**The task**:
I would like you to output every record below exactly, apart from the pictures.

━━ Records shown

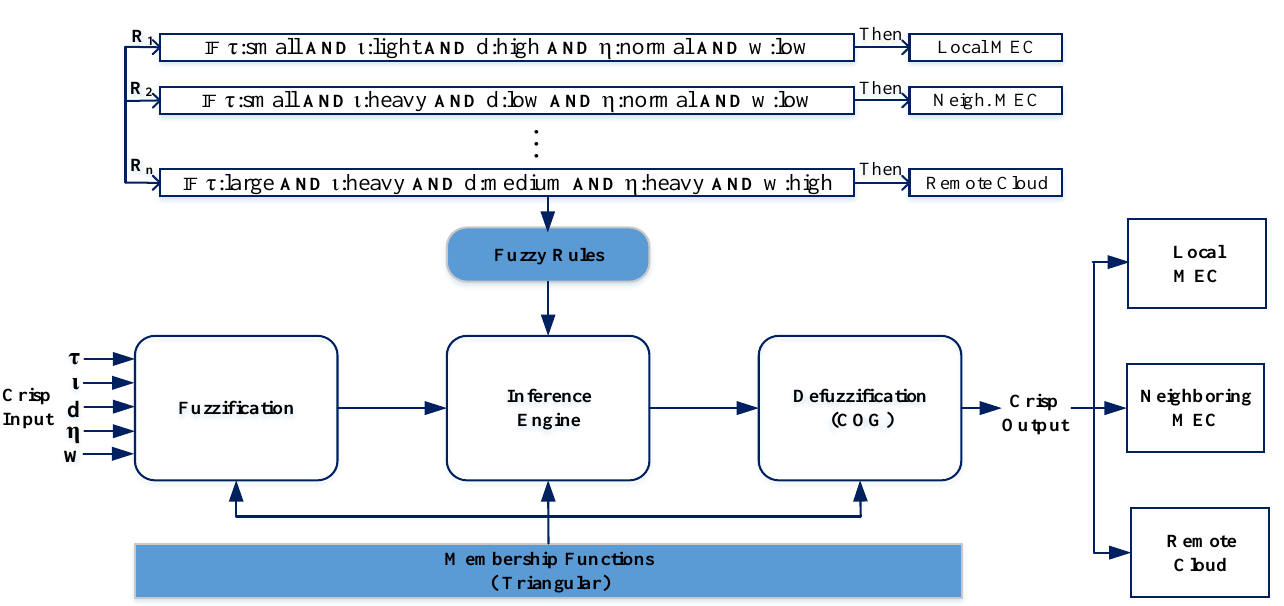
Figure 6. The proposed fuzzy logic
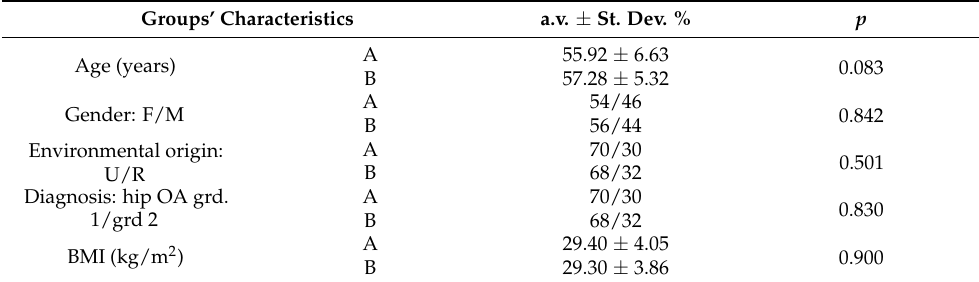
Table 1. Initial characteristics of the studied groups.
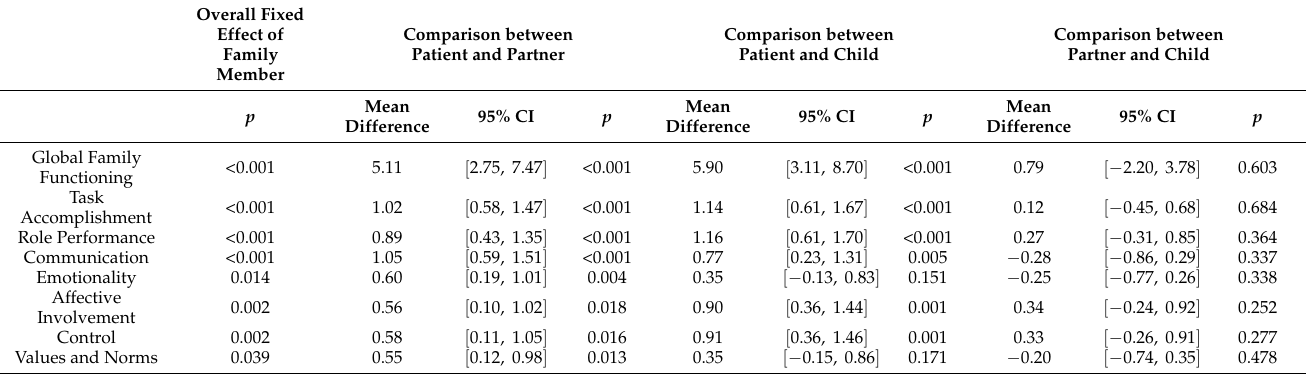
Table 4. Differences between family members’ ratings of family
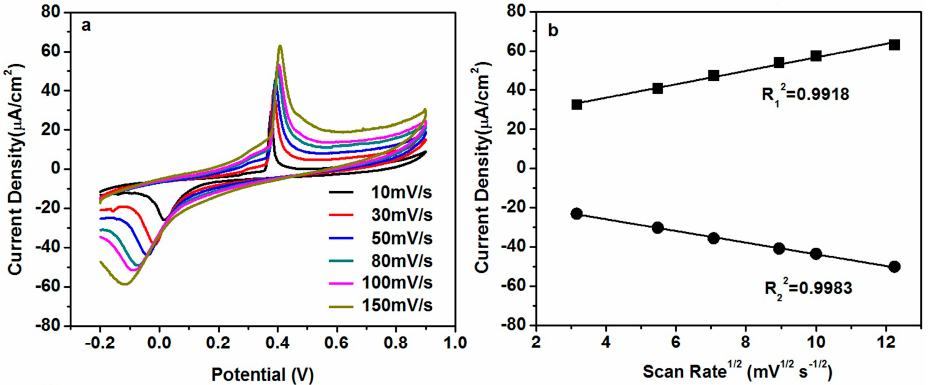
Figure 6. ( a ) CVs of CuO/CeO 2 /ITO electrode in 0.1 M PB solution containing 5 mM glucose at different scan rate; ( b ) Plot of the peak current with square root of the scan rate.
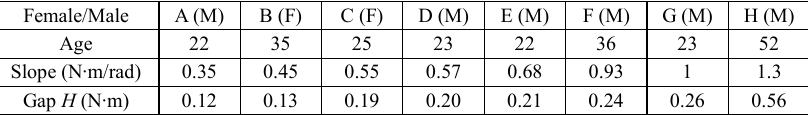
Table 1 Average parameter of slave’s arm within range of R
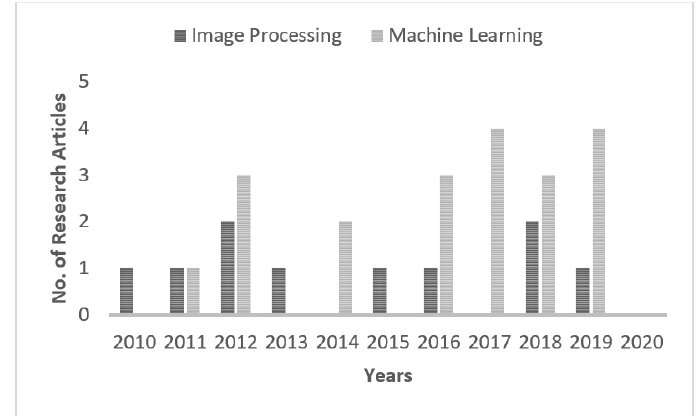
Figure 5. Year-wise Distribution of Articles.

━━━━

**Answer for this exercise**:
Figure 6. The proposed fuzzy logic
Table 1. Initial characteristics of the studied groups.
Table 4. Differences between family members’ ratings of family
Figure 6. ( a ) CVs of CuO/CeO 2 /ITO electrode in 0.1 M PB solution containing 5 mM glucose at different scan rate; ( b ) Plot of the peak current with square root of the scan rate.
Table 1 Average parameter of slave’s arm within range of R
Figure 5. Year-wise Distribution of Articles.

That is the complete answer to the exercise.